Saat itu, bus TransJakarta melintas di Jalan Tol Pelabuhan Gedong Panjang, Penjaringan, Jakarta Utara. Kondisi bus dilaporkan padat penumpang.
Aksi Asusila Terungkap
Kedua pelaku, HW dan FTR, serta korban sama-sama berdiri di dalam bus. Posisi kedua pelaku berada di belakang korban. Pelaku FTR kemudian meraba alat kelamin pelaku HW hingga mengeluarkan cairan sperma yang mengenai baju korban.
“Pelaku FTR meraba alat kelamin pelaku HW hingga mengeluarkan cairan sperma dan mengenai baju yang korban gunakan. Korban menyadari ada cairan di baju belakangnya sampai menetes ke kaki dan mengira itu air AC,” jelas Onkoseno.
Aksi tersebut kemudian diketahui oleh penumpang lain. Seorang penumpang terdengar berteriak kepada pelaku HW, “Kamu c*li, ya”. Teriakan itu membuat korban akhirnya sadar bahwa cairan yang ada di bajunya adalah sperma pelaku.
Penangkapan dan Penetapan Tersangka
Video aksi tersebut sempat viral dan memicu kemarahan penumpang yang mendesak pelaku segera diturunkan dari bus.
Pada Jumat (16/1/2026), kedua pelaku berhasil diamankan oleh Polres Jakarta Utara. Polisi juga menyita pakaian korban sebagai barang bukti.
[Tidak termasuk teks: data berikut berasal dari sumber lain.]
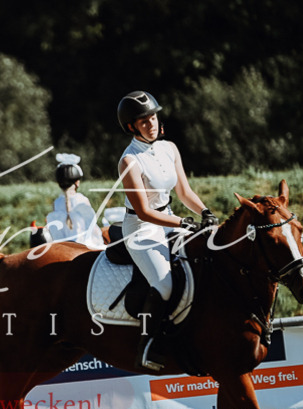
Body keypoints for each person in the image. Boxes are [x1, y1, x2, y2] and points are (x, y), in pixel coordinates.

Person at [117, 90, 217, 371]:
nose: (151, 123)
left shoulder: (169, 148)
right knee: (164, 285)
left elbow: (184, 192)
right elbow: (144, 211)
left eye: (153, 117)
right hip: (141, 229)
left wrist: (205, 212)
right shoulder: (129, 161)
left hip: (170, 218)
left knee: (207, 259)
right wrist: (182, 223)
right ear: (131, 127)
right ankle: (149, 346)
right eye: (143, 120)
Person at [39, 153, 104, 250]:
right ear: (77, 182)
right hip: (83, 245)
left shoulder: (56, 203)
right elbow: (92, 227)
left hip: (62, 247)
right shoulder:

“Sudah tersangka, dijerat Pasal 406 KUHP Nasional tentang perbuatan asusila di muka umum,” kata Onkoseno. Atas perbuatannya, kedua tersangka terancam hukuman penjara selama satu tahun.
Pemeriksaan Lanjutan
Pihak kepolisian masih mendalami kasus ini dan berencana melakukan pemeriksaan kejiwaan terhadap kedua pelaku.
“Ini masih kami dalami dengan psikolog forensik,” pungkas Onkoseno.